*[115BBF Tax on income from patent
(1) Where the total income of an eligible assessee includes any income by way of royalty in respect of a patent developed and registered in India, the income-tax payable shall be the aggregate of—
(a) the amount of income-tax calculated on the income by way of royalty in respect of the patent at the rate of ten per cent.; and
(b) the amount of income-tax with which the assessee would have been chargeable had his total income been reduced by the income referred to in clause (a).
(2) Notwithstanding anything contained in this Act, no deduction in respect of any expenditure or allowance shall be allowed to the eligible assessee under any provision of this Act in computing his income referred to in clause (a) of sub-section (1).

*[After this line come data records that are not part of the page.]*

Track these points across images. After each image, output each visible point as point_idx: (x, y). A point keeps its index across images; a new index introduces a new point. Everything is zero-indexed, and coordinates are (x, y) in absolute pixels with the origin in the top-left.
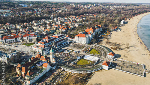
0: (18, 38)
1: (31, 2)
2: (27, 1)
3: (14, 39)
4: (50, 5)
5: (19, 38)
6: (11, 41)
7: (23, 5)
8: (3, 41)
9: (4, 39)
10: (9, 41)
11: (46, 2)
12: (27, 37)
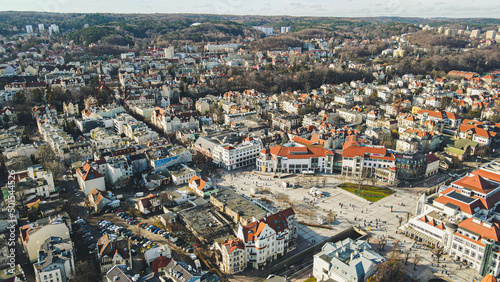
0: (320, 159)
1: (283, 18)
2: (270, 18)
3: (307, 161)
4: (345, 28)
5: (326, 158)
6: (297, 166)
7: (263, 29)
8: (270, 162)
9: (274, 156)
10: (290, 166)
11: (328, 20)
12: (358, 161)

Explanation.—For the purposes of this section,—
(a) “developed” means the expenditure incurred by the assessee for any invention in respect of which patent is granted under the Patents Act, 1970 (herein referred to as the Patents Act);
(b) “eligible assessee” means a person resident in India and who is a patentee;
(c) “invention” shall have the meaning assigned to it in clause (j) of sub-section (1) of section 2 of the Patents Act;
(d) “lump sum” includes an advance payment on account of such royalties which is not returnable;
(e) “patent” shall have the meaning assigned to it in clause (m) of sub-section (1) of section 2 of the Patents Act;
(f) “patentee” means the person, being the true and first inventor of the invention, whose name is entered on the patent register as the patentee, in accordance with the Patents Act, and includes every such person, being the true and first inventor of the invention, where more than one person is registered as patentee under that Act in respect of that patent;
(g) “patented article” and “patented process” shall have the meanings respectively assigned to them in clause (o) of sub-section (1) of section 2 of the Patents Act;
(h) “royalty”, in respect of a patent, means consideration (including any lump sum consideration but excluding any consideration which would be the income of the recipient chargeable under the head “Capital gains” or consideration for sale of product manufactured with the use of patented process or the patented article for commercial use) for the—
(i) transfer of all or any rights (including the granting of a licence) in respect of a patent; or
(ii) imparting of any information concerning the working of, or the use of, a patent; or
(iii) use of any patent; or
(iv) rendering of any services in connection with the activities referred to in sub-clauses (i) to (iii);
(i) “true and first inventor” shall have the meaning assigned to it in clause (y) of sub-section (1) of section 2 of the Patents Act.]